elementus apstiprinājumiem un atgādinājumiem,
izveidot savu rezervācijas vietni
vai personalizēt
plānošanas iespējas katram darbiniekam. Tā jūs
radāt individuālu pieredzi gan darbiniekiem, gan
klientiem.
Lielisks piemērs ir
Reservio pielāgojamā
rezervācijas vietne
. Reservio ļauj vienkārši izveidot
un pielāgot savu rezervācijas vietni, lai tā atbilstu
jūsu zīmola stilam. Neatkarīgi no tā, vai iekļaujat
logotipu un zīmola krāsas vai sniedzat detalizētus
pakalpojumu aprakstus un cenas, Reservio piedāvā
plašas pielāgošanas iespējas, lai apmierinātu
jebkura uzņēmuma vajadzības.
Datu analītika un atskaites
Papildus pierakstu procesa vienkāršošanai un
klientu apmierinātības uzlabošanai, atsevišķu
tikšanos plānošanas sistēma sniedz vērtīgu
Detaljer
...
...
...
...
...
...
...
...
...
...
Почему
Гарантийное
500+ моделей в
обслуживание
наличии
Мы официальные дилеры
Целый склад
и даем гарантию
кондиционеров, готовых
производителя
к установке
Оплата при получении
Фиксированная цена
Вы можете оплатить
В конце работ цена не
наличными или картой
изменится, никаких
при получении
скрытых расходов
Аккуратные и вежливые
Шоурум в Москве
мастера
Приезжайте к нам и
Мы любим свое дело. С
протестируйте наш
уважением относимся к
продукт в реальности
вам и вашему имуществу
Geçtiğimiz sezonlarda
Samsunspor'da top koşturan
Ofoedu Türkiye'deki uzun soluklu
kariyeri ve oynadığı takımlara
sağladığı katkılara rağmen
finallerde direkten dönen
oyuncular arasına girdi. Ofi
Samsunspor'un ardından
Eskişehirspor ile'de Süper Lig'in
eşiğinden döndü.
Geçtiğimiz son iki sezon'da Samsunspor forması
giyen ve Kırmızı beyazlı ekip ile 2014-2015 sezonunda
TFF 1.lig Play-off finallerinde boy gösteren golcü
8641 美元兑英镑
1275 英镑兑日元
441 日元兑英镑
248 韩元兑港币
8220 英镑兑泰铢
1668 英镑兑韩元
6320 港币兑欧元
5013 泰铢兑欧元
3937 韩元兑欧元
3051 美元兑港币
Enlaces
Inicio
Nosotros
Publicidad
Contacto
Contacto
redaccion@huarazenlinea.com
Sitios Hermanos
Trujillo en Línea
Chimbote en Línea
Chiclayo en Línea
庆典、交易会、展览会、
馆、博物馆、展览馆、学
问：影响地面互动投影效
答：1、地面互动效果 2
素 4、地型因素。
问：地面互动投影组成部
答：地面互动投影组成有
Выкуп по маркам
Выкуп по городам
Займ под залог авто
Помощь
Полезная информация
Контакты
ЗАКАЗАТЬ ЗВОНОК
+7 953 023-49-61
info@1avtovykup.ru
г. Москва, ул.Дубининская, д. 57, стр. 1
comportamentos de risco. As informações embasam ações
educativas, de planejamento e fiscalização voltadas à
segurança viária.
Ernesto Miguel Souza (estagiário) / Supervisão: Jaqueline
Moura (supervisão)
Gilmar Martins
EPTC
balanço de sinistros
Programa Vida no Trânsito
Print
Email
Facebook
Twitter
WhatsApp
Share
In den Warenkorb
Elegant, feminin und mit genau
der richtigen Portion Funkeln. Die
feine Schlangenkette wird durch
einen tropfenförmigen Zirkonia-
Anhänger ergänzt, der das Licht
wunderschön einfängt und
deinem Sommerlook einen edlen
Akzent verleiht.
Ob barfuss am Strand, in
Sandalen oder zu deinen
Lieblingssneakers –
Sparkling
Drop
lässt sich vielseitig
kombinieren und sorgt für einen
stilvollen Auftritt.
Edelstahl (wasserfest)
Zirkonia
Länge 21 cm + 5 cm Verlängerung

----------------

• What needs to be done:
Write the number of lines in the listing above that contain the word "vietni". No other text should appear.

• Your solution:
2